§ **Assigned task 1**: In the text on taking pension income, what is income drawdown after age 75 called?
§ **Assigned task 2**: Resume the text on taking pension income, starting right after its final sentence.

How can I take my income?

Benefits can be taken in stages, as required, leaving the remainder of the fund invested. The options for taking your benefits are:

1. Income drawdown

Income drawdown is when you defer buying an annuity (pension) and draw an income, within the limits set by the Government Actuary's Department, directly from the fund in the meantime. Up to 25% of the fund can be taken as a tax-free lump sum before your 75th birthday. You can continue to take income drawdown after age 75. This is known as Alternatively Secured Pension (ASP).

If you take a high level of income early in the term of the plan, this can reduce the income available for you and your dependants at a later date.

There are some risks associated with drawdown such as investment growth, mortality cross-subsidies and levels of withdrawal. For more information click here.

With Standard Life's SIPP you can take income drawdown in 3 ways:

Full drawdown

Full drawdown is when you take all of your tax-free lump sum and an income from your plan.

Saved data entries:

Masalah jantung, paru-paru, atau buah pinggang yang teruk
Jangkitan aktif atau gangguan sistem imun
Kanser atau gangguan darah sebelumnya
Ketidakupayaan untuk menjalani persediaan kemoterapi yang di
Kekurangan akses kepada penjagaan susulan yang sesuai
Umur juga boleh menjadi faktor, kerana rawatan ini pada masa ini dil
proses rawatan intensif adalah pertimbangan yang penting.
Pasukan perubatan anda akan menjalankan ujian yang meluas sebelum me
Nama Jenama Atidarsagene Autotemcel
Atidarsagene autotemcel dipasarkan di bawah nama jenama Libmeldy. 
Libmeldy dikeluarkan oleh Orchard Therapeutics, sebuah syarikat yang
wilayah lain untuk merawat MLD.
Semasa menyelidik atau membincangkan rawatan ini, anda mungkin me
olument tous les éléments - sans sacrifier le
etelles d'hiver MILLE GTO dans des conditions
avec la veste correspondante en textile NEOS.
* * *
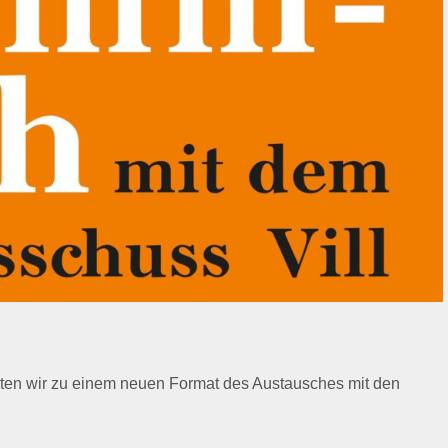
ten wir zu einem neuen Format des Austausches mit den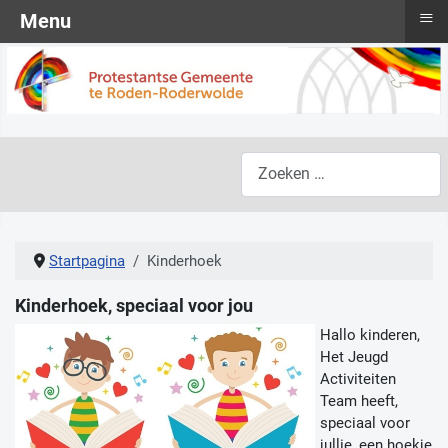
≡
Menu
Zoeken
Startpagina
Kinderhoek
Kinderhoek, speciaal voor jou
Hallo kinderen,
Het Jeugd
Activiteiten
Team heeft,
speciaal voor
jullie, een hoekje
---
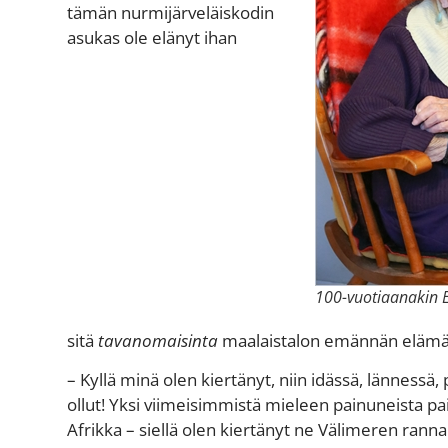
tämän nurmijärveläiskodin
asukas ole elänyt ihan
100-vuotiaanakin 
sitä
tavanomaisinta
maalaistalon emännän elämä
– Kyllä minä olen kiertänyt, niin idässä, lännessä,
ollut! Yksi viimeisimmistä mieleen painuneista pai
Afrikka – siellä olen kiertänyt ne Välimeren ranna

§ **Output 1**: Alternatively Secured Pension (ASP).

§ **Output 2**:
Phased drawdown

With phased drawdown you can take some of your tax-free lump sum, your income or can buy an annuity from different parts of your plan at different times.

You can use phased drawdown to:

  • ease back gradually on work by starting to replace earned income with pension income.
  • provide more flexible death benefits, because parts of your plan that you haven't used to buy pensions can be used to provide an income, a pension or a lump sum for your dependants.

Dripfeed Drawdown*

With Dripfeed Drawdown you can take a specific amount of regular income, each instalment of which includes a portion of taxable income and a portion of tax-free lump sum. We will apply a pension date to part of your plan at every payment date to provide the tax-free element. This will normally continue at each payment date until you buy an annuity or ask us to pay your income in another way, or until you have applied a pension date to all your accounts.

You can use Dripfeed Drawdown to:

  • maximise the death benefits payable to your dependants
  • reduce the tax you pay on your income from the plan.

If you select Dripfeed Drawdown, it is possible that the tax-free lump sum element of your pension fund can be completely eroded by this method.

* Available if your are invested solely in pension funds from Standard Life. Dripfeed Drawdown is not available for income drawdown on or after age 75.

2. Annuity

You can buy an annuity from Standard Life or from another authorised pension provider. An annuity will pay guaranteed regular income for the rest of your life.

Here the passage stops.